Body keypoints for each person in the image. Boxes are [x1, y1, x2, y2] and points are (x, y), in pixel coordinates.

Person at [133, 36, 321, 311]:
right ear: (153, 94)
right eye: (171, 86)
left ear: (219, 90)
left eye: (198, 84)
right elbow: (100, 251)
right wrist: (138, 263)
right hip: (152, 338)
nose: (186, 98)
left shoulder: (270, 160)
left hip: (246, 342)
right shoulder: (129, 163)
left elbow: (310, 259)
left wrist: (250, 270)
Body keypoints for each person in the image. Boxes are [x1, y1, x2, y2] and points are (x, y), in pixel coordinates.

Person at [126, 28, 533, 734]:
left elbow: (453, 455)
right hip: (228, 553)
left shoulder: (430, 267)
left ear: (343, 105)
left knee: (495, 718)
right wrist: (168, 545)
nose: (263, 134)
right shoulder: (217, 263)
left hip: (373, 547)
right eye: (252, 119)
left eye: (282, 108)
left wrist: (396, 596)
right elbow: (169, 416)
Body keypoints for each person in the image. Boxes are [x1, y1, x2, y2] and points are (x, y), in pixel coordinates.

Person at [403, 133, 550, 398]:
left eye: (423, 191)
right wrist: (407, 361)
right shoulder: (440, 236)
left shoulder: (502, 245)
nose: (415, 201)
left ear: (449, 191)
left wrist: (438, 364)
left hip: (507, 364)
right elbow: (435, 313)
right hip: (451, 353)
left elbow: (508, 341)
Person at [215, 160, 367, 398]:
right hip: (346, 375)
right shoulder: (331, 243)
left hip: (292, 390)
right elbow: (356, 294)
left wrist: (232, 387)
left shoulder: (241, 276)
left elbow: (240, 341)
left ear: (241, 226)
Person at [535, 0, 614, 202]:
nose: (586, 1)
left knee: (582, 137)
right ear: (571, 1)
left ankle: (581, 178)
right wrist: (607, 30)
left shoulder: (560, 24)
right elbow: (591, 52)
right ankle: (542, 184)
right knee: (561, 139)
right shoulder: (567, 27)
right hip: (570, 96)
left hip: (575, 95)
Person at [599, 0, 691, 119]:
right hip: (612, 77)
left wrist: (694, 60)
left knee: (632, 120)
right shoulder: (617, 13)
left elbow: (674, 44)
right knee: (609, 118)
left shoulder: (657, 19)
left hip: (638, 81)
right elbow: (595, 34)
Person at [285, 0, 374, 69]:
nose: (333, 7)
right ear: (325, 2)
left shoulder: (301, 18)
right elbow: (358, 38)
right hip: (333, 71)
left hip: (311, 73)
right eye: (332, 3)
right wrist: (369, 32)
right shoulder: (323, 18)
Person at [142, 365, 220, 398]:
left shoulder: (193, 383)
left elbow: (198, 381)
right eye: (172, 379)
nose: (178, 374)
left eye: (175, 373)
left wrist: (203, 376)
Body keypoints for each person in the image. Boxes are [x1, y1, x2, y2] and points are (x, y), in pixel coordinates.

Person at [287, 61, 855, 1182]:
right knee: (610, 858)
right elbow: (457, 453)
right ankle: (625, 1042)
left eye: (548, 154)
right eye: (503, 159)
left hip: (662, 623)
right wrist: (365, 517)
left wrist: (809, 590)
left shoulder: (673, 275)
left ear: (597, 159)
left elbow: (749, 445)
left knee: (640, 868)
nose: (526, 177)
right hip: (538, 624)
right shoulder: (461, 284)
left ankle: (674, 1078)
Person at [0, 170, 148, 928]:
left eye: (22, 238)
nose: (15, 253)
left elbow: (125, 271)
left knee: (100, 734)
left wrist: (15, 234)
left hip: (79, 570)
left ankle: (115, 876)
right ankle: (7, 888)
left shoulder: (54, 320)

####

WHAT IS NEEDED: Output the whole listing exactly.

ANSWER SECTION:
Body keypoints for each person in the image. Boxes are [x1, y1, x2, y2] and points are (x, y), in pixel coordinates.

Person at [133, 36, 321, 311]:
right ear: (153, 94)
right eye: (171, 86)
left ear: (219, 90)
left eye: (198, 84)
right elbow: (100, 251)
right wrist: (138, 263)
right hip: (152, 338)
nose: (186, 98)
left shoulder: (270, 160)
left hip: (246, 342)
right shoulder: (129, 163)
left elbow: (310, 259)
left wrist: (250, 270)
Body keypoints for each person in the image. Boxes are [x1, y1, x2, y2] and points are (x, y), in pixel coordinates.

Person at [126, 28, 533, 734]:
left elbow: (453, 455)
right hip: (228, 553)
left shoulder: (430, 267)
left ear: (343, 105)
left knee: (495, 718)
right wrist: (168, 545)
nose: (263, 134)
right shoulder: (217, 263)
left hip: (373, 547)
right eye: (252, 119)
left eye: (282, 108)
left wrist: (396, 596)
right elbow: (169, 416)
Body keypoints for each person in the image. Boxes are [x1, y1, x2, y2] and points are (x, y), in pixel coordinates.

Person at [403, 133, 550, 398]:
left eye: (423, 191)
right wrist: (407, 361)
right shoulder: (440, 236)
left shoulder: (502, 245)
nose: (415, 201)
left ear: (449, 191)
left wrist: (438, 364)
left hip: (507, 364)
right elbow: (435, 313)
right hip: (451, 353)
left elbow: (508, 341)
Person at [215, 160, 367, 398]:
right hip: (346, 375)
right shoulder: (331, 243)
left hip: (292, 390)
right elbow: (356, 294)
left wrist: (232, 387)
left shoulder: (241, 276)
left elbow: (240, 341)
left ear: (241, 226)
Person at [535, 0, 614, 202]:
nose: (586, 1)
left knee: (582, 137)
right ear: (571, 1)
left ankle: (581, 178)
right wrist: (607, 30)
left shoulder: (560, 24)
right elbow: (591, 52)
right ankle: (542, 184)
right knee: (561, 139)
right shoulder: (567, 27)
right hip: (570, 96)
left hip: (575, 95)
Person at [599, 0, 691, 119]:
right hip: (612, 77)
left wrist: (694, 60)
left knee: (632, 120)
right shoulder: (617, 13)
left elbow: (674, 44)
right knee: (609, 118)
left shoulder: (657, 19)
left hip: (638, 81)
right elbow: (595, 34)
Person at [285, 0, 374, 69]:
nose: (333, 7)
right ear: (325, 2)
left shoulder: (301, 18)
right elbow: (358, 38)
right hip: (333, 71)
left hip: (311, 73)
right eye: (332, 3)
right wrist: (369, 32)
right shoulder: (323, 18)
Person at [142, 365, 220, 398]:
left shoulder: (193, 383)
left elbow: (198, 381)
right eye: (172, 379)
nose: (178, 374)
left eye: (175, 373)
left wrist: (203, 376)
Body keypoints for each person in the image. Boxes are [x1, y1, x2, y2] and points are (x, y), in pixel coordinates.

Person at [287, 61, 855, 1182]:
right knee: (610, 858)
right elbow: (457, 453)
right ankle: (625, 1042)
left eye: (548, 154)
right eye: (503, 159)
left hip: (662, 623)
right wrist: (365, 517)
left wrist: (809, 590)
left shoulder: (673, 275)
left ear: (597, 159)
left elbow: (749, 445)
left knee: (640, 868)
nose: (526, 177)
right hip: (538, 624)
right shoulder: (461, 284)
left ankle: (674, 1078)
Person at [0, 170, 148, 928]:
left eye: (22, 238)
nose: (15, 253)
left elbow: (125, 271)
left knee: (100, 734)
left wrist: (15, 234)
left hip: (79, 570)
left ankle: (115, 876)
right ankle: (7, 888)
left shoulder: (54, 320)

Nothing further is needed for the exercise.